今回、とても参考になったのは、UNSCEARの議論でした。米倉先生がほぼ全容を把握されていて、事あるごとに問題を整理し、現状の到達点をご説明くださったことで、問題が整理でき、納得のいく議論ができたと思います。そのことが、例えば白血病の疫学の議論で、しっかり学べることを知りました。 こうした経験をお持ちの先生が、このJSTの企画の評価委員をしてくださったことは、本当にありがたいことでした。こうして、さらに、未解決の問題へと移って、今後の方向性をお互いに建設的な方向で探りたいと思います。 2日間、建設的な議論をしていただき、とても感謝しています。皆様のご協力に感謝いたします。本当に正しいことを伝えるために、また科学的に十分わかっていないことと分かっていることをしっかり分けて理解することの大切さを市民と共有できることを心から願っています。

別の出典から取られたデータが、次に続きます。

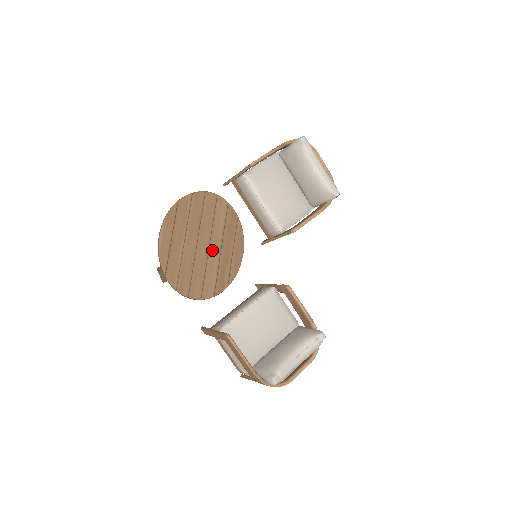
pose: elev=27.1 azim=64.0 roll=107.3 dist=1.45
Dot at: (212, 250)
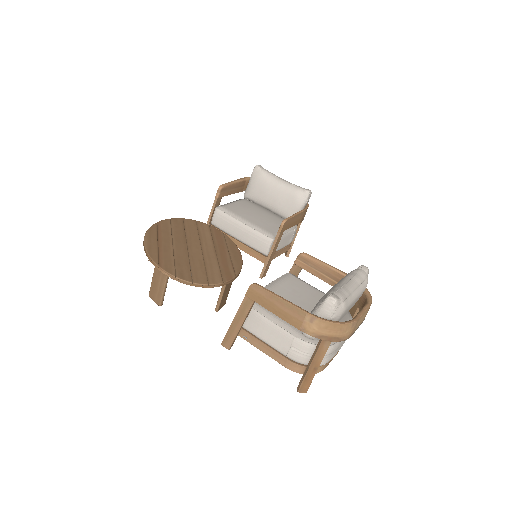
Dot at: (206, 252)
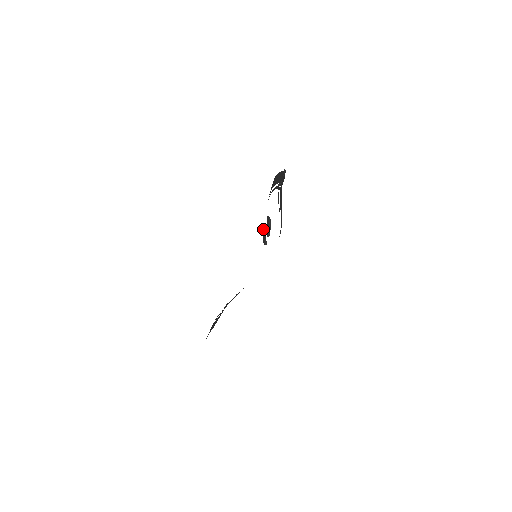
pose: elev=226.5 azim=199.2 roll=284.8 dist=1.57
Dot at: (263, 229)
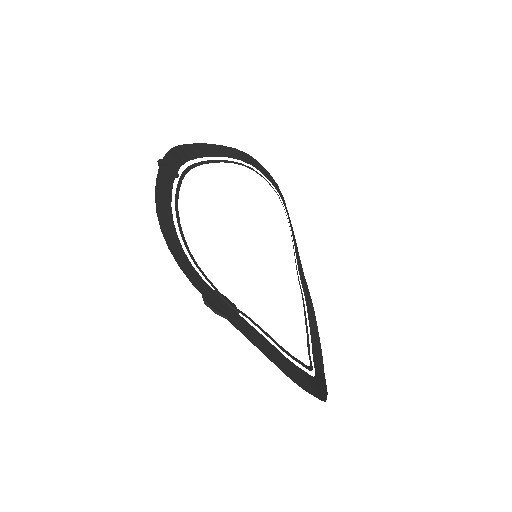
Dot at: (218, 296)
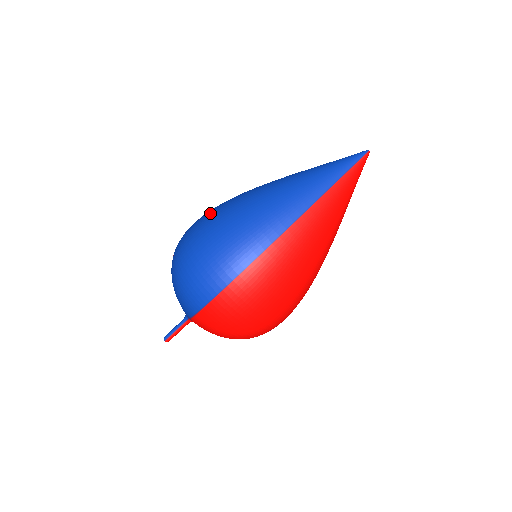
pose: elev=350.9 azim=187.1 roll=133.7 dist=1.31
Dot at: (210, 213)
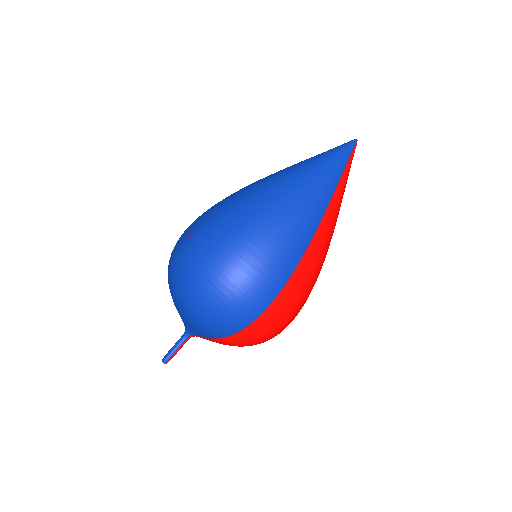
Dot at: (221, 225)
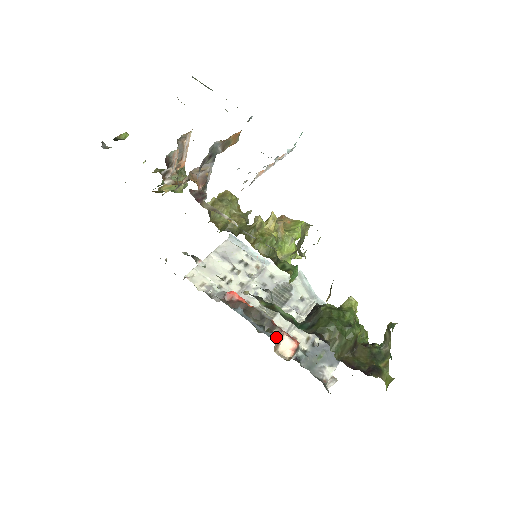
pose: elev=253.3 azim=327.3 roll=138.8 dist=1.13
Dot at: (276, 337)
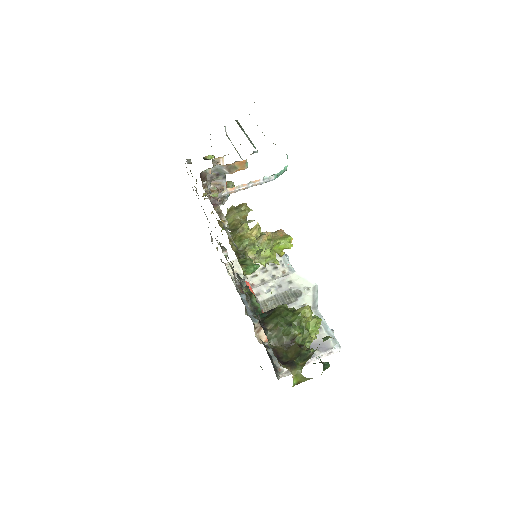
Dot at: (258, 323)
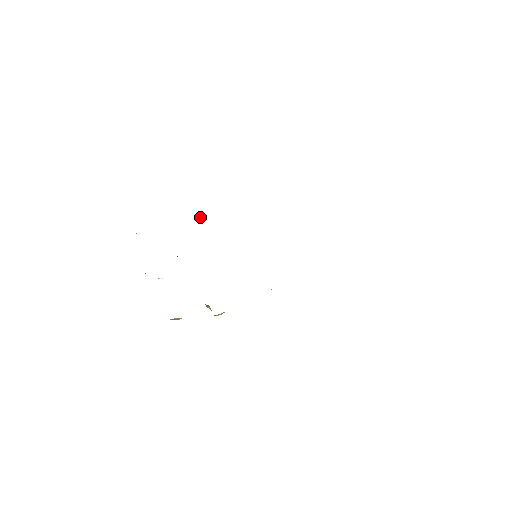
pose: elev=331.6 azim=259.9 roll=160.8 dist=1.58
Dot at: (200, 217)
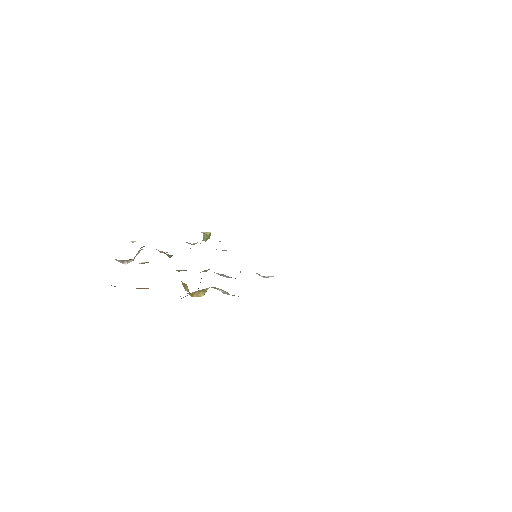
Dot at: (204, 234)
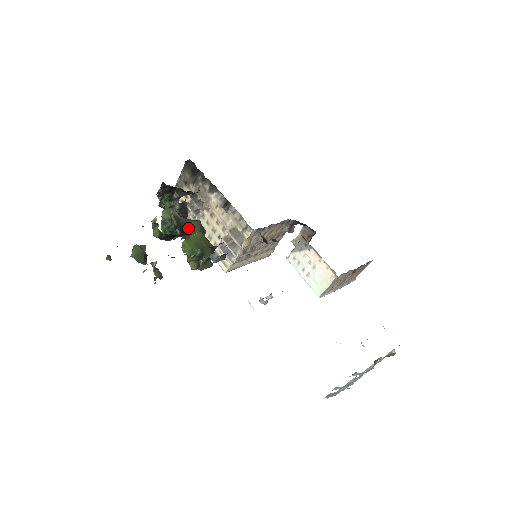
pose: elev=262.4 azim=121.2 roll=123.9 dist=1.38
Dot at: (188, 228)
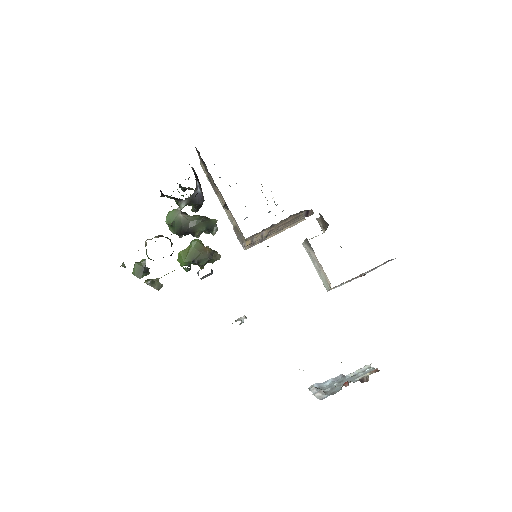
Dot at: (192, 228)
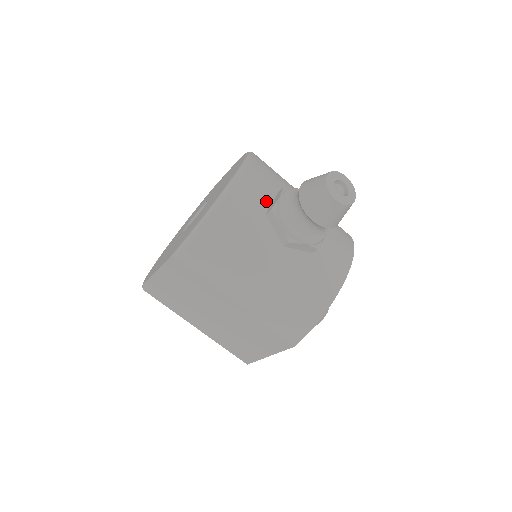
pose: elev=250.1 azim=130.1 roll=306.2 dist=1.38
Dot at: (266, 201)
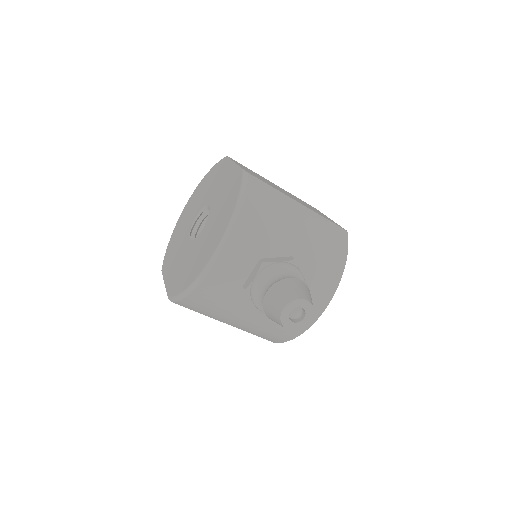
Dot at: (245, 273)
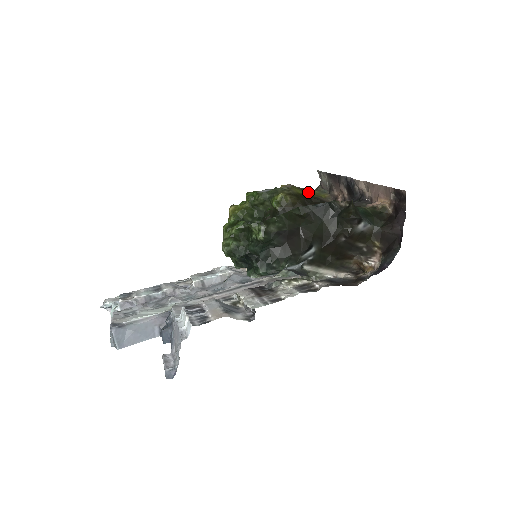
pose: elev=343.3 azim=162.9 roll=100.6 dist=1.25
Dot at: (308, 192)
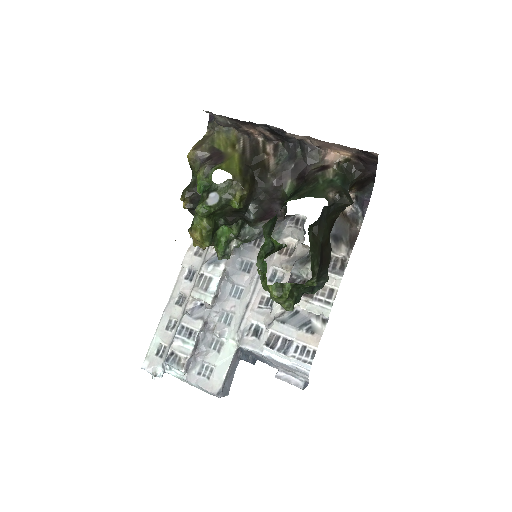
Dot at: (225, 149)
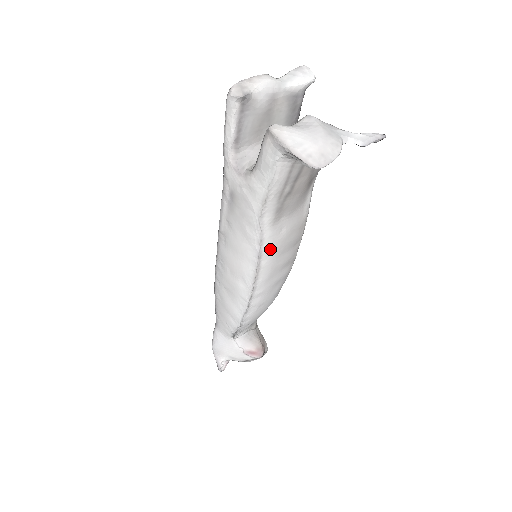
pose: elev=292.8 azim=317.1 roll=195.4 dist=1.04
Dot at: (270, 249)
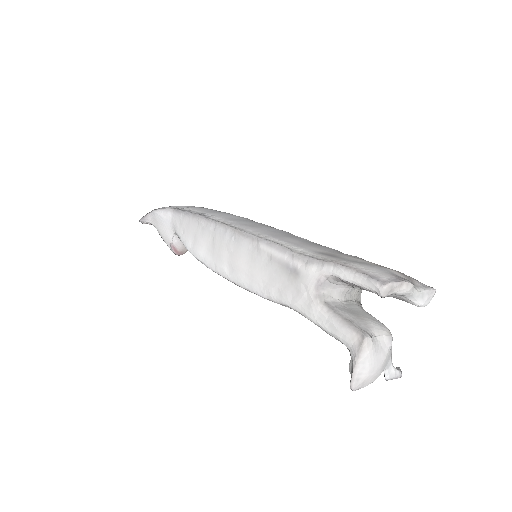
Dot at: occluded
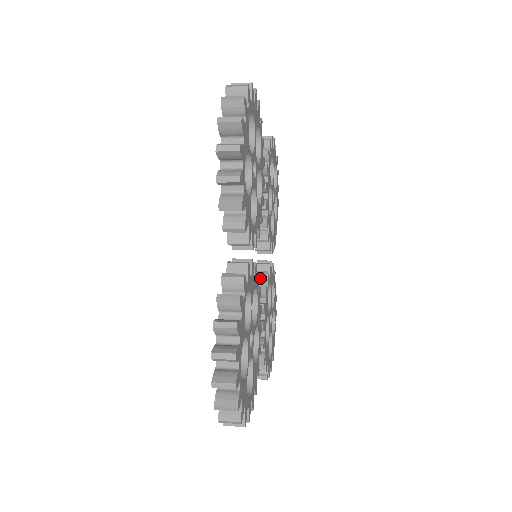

なお、3月9日の初めに、「放射線防護アンブレラの活動:学会の活動を中心に」のお話をいただいた神田玲子さま(国立研究開発法人 量子科学技術研究開発機構)、「基礎科学と社会への実装の理念 ・・・アセスメント科学にむけて」という新しい科学と社会の科学の在り方をお話下さった長我部信行さま(日立製作所ヘルスケア社)、そしてさらに「SDGsと科学技術 :STI for SDGs vs SDGs for STI」という国際的視野に立った世界像をお示しいただいた 有本建夫さま(政策研究大学院大学)の御三方には大変お忙しい中ぎりぎりまでお付き合いくださり、内容の濃い議論ができました。 そして実は陰になり日向になり、いつも全体を見渡してご援助いただいた米倉義晴さま(元UNSCEAR 議長)には、本JST企画の評価委員として評価いただきました。 いつも変わらぬ誠実な対応に心から感謝申し上げます。